### Text under study
================
Hi! Yep mine have all gone in at 6 and 1/2 months and while it’s hard in you it’s sooo much easier on them.

At that age they tend to be happy with a cuddle (yes they want you) but nursery staff know how to sooth a crying baby and comfort them. Going in at 10 months - year they have separation anxiety as it’s at its peak, it’s new, they are more aware, they are more aware you aren’t there. I was the earliest of all my friends to return to work for exactly the same reason as you. I’ve always had the easier time with all my children.

Find a nursery you like, do some extra settling in. Never make a deal about drop off, quick exit and sob in the car and ring five mins after and I’ll bet you they are fine! Get to know the staff and it will be fine.

Podlife · 27/09/2023 21:25

TreadSoftlyOnMyDreams · 27/09/2023 21:21

Ah - the sideways looks from mums about your choices even when there is no choice really. I remember that fondly . Not.

They catch everything going at nursery at every age so make sure vaccinations are up to date and you have a chat with your employer about the reality of nursery with a small one (up to 3yo really) . Try to figure out now how you will manage when called home at short notice. Can the family member who has sort of left you in the lurch cover emergency cover (this will be a lifesaver in itself)

Your child will have loads of stimulation and affection and will sleep well given a busy day.
They will have a cracking immune system
They will probably walk and talk early.
You will spend your life at birthday "parties"
If you are lucky your child will have a great relationship with a key worker and they will be interested in some freelance babysitting from time to time
Your pension won't suffer
Your child will simply be loved by more people and will love back. You will be loved just as much by your child.
You will largely escape the separation anxiety phase and won't spend months peeling a weeping toddler off your leg (nursery at 1yr is prime time for this)

You will keep your sanity and drink a hot coffee again. Play to your strengths.
================
### Given entries

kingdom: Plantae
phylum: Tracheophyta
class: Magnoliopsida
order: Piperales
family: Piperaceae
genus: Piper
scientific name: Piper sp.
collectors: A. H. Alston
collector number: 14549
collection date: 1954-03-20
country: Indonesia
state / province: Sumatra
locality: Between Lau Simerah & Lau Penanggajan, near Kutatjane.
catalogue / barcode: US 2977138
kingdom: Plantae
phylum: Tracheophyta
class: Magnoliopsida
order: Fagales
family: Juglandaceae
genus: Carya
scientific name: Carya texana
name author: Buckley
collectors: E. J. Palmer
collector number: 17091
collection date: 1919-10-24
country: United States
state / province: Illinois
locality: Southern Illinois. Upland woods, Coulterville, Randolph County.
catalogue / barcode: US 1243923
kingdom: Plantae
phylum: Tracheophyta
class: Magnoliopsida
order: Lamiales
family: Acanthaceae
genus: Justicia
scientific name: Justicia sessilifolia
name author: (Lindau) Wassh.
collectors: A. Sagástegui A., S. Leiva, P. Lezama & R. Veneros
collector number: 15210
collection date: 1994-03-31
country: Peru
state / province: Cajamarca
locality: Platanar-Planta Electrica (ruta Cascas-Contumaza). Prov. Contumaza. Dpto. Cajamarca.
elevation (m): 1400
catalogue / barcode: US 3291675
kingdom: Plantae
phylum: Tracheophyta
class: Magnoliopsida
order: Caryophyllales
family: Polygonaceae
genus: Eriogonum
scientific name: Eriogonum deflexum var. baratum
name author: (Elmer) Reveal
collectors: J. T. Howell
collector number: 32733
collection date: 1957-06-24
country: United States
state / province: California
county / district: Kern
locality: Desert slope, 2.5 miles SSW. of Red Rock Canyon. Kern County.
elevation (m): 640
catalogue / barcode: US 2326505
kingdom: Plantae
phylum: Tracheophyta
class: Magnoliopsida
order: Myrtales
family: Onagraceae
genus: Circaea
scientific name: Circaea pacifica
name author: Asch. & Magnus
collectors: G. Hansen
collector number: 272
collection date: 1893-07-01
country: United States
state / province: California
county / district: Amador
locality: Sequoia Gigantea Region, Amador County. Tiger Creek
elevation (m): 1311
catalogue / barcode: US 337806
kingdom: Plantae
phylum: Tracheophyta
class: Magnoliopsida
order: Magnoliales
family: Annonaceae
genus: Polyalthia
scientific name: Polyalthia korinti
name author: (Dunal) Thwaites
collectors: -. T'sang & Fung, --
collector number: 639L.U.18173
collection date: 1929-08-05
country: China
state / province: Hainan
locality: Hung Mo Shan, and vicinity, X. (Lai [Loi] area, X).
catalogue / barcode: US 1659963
================
### Required tasks
**a.** Copy the forum text about starting nursery word for word, beginning at the words "If you are lucky" and stopping after "to your strengths.".
**b.** In the forum text about starting nursery, at what age did the writer's children all go in?
**c.** Write a continuation of the forum text about starting nursery, picking up after its final line.

### Results for each task
**a.**
If you are lucky your child will have a great relationship with a key worker and they will be interested in some freelance babysitting from time to time
Your pension won't suffer
Your child will simply be loved by more people and will love back. You will be loved just as much by your child.
You will largely escape the separation anxiety phase and won't spend months peeling a weeping toddler off your leg (nursery at 1yr is prime time for this)

You will keep your sanity and drink a hot coffee again. Play to your strengths.

**b.** At 6 and 1/2 months.

**c.**
Can you tell I also went back to work at 6 months both times? My kids are now 10 and 13 but I remember vividly the stress of going back to work and whether I was making the right choices. I also remember the shitty judgement from my mum "friends" made at NCT.

Of course you will miss them BUT organise your life so you are doing nice things at the weekend with them and they get the best of you.

This is really helpful. Yes, the judgement sucks

OP posts:
stockpilingallthecheese · 27/09/2023 21:32

I also went back to work at 6 months so baby went to nursery and to be honest it's been great. He loves it there and is always happy to be dropped off.

ColleenDonaghy · 27/09/2023 21:45

Trust me, I went back at 9 months then DH took a month SPL so DC1 went to nursery at 10 months. I got plenty of judgy head tilts for going back full time even at that very normal time. Whatever you do as a parent (and particularly as a mother) you will be judged so learn to ignore as soon as you can.

SouthLondonMum22 · 27/09/2023 22:23

Mine started nursery full time at 12 weeks, he's nearly 10 months now and loves nursery. I'm glad he started at an earlier age because it meant there were no settling issues.

We have a wonderful bond, he just also has a bond with his keyworker which I see as nothing but a good thing. An extra person who is fond of him, what a lucky boy!

Of course you aren't a terrible mother. Providing for your baby is important and nursery isn't chucking him down the mines, he'll have lots of lovely experiences there.